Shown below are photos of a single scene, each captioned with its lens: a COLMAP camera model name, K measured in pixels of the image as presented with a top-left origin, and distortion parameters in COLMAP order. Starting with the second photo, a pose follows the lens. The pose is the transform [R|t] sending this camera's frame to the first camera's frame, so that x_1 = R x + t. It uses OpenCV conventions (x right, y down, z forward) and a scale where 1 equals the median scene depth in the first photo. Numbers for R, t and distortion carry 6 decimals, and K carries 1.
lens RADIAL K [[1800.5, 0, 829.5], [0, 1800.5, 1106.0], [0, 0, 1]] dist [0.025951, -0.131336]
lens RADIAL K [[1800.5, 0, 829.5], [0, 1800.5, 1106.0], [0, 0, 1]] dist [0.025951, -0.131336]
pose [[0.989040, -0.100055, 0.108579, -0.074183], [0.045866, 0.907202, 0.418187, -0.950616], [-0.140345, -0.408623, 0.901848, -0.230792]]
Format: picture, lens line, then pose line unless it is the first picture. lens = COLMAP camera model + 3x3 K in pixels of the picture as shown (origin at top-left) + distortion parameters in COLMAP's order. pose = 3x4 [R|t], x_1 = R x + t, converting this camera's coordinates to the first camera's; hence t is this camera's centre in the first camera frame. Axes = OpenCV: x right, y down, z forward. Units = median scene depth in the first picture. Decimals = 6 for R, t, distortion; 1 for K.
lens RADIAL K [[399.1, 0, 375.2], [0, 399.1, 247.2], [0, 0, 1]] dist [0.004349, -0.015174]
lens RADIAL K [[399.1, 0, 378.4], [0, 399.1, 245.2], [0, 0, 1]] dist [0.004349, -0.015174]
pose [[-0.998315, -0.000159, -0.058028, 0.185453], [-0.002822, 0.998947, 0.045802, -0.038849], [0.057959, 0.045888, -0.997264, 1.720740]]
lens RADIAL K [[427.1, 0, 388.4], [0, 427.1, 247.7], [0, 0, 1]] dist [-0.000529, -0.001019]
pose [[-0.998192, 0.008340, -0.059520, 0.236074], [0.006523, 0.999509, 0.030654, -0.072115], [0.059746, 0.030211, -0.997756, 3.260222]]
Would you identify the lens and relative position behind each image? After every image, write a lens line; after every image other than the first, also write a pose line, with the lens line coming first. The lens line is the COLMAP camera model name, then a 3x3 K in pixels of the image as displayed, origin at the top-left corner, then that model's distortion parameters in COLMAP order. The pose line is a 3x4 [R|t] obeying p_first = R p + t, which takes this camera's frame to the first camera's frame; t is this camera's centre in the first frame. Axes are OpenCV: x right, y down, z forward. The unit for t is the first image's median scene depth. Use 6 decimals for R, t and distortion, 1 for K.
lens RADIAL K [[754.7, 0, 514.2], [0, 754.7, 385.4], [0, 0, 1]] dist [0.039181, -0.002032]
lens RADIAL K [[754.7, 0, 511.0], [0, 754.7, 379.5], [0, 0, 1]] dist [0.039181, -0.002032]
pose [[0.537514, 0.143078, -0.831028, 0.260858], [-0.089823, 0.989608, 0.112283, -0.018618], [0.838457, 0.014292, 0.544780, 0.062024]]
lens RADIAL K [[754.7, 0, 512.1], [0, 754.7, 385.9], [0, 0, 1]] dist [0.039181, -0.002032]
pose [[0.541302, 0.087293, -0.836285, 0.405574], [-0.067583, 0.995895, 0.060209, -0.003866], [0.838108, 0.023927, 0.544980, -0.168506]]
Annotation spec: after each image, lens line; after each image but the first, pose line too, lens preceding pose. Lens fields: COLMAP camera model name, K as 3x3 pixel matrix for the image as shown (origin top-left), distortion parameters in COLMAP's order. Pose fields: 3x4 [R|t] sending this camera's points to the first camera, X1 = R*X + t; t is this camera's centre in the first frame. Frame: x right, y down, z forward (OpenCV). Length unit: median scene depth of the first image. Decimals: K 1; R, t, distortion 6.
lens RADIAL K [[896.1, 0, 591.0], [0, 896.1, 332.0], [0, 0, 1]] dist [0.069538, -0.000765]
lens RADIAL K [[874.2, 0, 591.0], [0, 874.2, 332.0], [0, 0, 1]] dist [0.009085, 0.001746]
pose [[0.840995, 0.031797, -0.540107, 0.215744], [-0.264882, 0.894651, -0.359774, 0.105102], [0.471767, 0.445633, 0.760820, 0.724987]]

+---+

What to do: Repeat the entries. Keep each one exactly as written.

Output below:
Shown below are photos of a single scene, each captioned with its lens: a COLMAP camera model name, K measured in pixels of the image as presented with a top-left origin, and distortion parameters in COLMAP order. Starting with the second photo, a pose follows the lens. The pose is the transform [R|t] sending this camera's frame to the first camera's frame, so that x_1 = R x + t. It uses OpenCV conventions (x right, y down, z forward) and a scale where 1 equals the median scene depth in the first photo. Numbers for R, t and distortion carry 6 decimals, and K carries 1.
lens RADIAL K [[1800.5, 0, 829.5], [0, 1800.5, 1106.0], [0, 0, 1]] dist [0.025951, -0.131336]
lens RADIAL K [[1800.5, 0, 829.5], [0, 1800.5, 1106.0], [0, 0, 1]] dist [0.025951, -0.131336]
pose [[0.989040, -0.100055, 0.108579, -0.074183], [0.045866, 0.907202, 0.418187, -0.950616], [-0.140345, -0.408623, 0.901848, -0.230792]]
Format: picture, lens line, then pose line unless it is the first picture. lens = COLMAP camera model + 3x3 K in pixels of the picture as shown (origin at top-left) + distortion parameters in COLMAP's order. pose = 3x4 [R|t], x_1 = R x + t, converting this camera's coordinates to the first camera's; hence t is this camera's centre in the first camera frame. Axes = OpenCV: x right, y down, z forward. Units = median scene depth in the first picture. Decimals = 6 for R, t, distortion; 1 for K.
lens RADIAL K [[399.1, 0, 375.2], [0, 399.1, 247.2], [0, 0, 1]] dist [0.004349, -0.015174]
lens RADIAL K [[399.1, 0, 378.4], [0, 399.1, 245.2], [0, 0, 1]] dist [0.004349, -0.015174]
pose [[-0.998315, -0.000159, -0.058028, 0.185453], [-0.002822, 0.998947, 0.045802, -0.038849], [0.057959, 0.045888, -0.997264, 1.720740]]
lens RADIAL K [[427.1, 0, 388.4], [0, 427.1, 247.7], [0, 0, 1]] dist [-0.000529, -0.001019]
pose [[-0.998192, 0.008340, -0.059520, 0.236074], [0.006523, 0.999509, 0.030654, -0.072115], [0.059746, 0.030211, -0.997756, 3.260222]]
Would you identify the lens and relative position behind each image? After every image, write a lens line; after every image other than the first, also write a pose line, with the lens line coming first. The lens line is the COLMAP camera model name, then a 3x3 K in pixels of the image as displayed, origin at the top-left corner, then that model's distortion parameters in COLMAP order. The pose line is a 3x4 [R|t] obeying p_first = R p + t, which takes this camera's frame to the first camera's frame; t is this camera's centre in the first frame. Axes are OpenCV: x right, y down, z forward. The unit for t is the first image's median scene depth. Use 6 decimals for R, t and distortion, 1 for K.
lens RADIAL K [[754.7, 0, 514.2], [0, 754.7, 385.4], [0, 0, 1]] dist [0.039181, -0.002032]
lens RADIAL K [[754.7, 0, 511.0], [0, 754.7, 379.5], [0, 0, 1]] dist [0.039181, -0.002032]
pose [[0.537514, 0.143078, -0.831028, 0.260858], [-0.089823, 0.989608, 0.112283, -0.018618], [0.838457, 0.014292, 0.544780, 0.062024]]
lens RADIAL K [[754.7, 0, 512.1], [0, 754.7, 385.9], [0, 0, 1]] dist [0.039181, -0.002032]
pose [[0.541302, 0.087293, -0.836285, 0.405574], [-0.067583, 0.995895, 0.060209, -0.003866], [0.838108, 0.023927, 0.544980, -0.168506]]
Annotation spec: after each image, lens line; after each image but the first, pose line too, lens preceding pose. Lens fields: COLMAP camera model name, K as 3x3 pixel matrix for the image as shown (origin top-left), distortion parameters in COLMAP's order. Pose fields: 3x4 [R|t] sending this camera's points to the first camera, X1 = R*X + t; t is this camera's centre in the first frame. Frame: x right, y down, z forward (OpenCV). Length unit: median scene depth of the first image. Decimals: K 1; R, t, distortion 6.
lens RADIAL K [[896.1, 0, 591.0], [0, 896.1, 332.0], [0, 0, 1]] dist [0.069538, -0.000765]
lens RADIAL K [[874.2, 0, 591.0], [0, 874.2, 332.0], [0, 0, 1]] dist [0.009085, 0.001746]
pose [[0.840995, 0.031797, -0.540107, 0.215744], [-0.264882, 0.894651, -0.359774, 0.105102], [0.471767, 0.445633, 0.760820, 0.724987]]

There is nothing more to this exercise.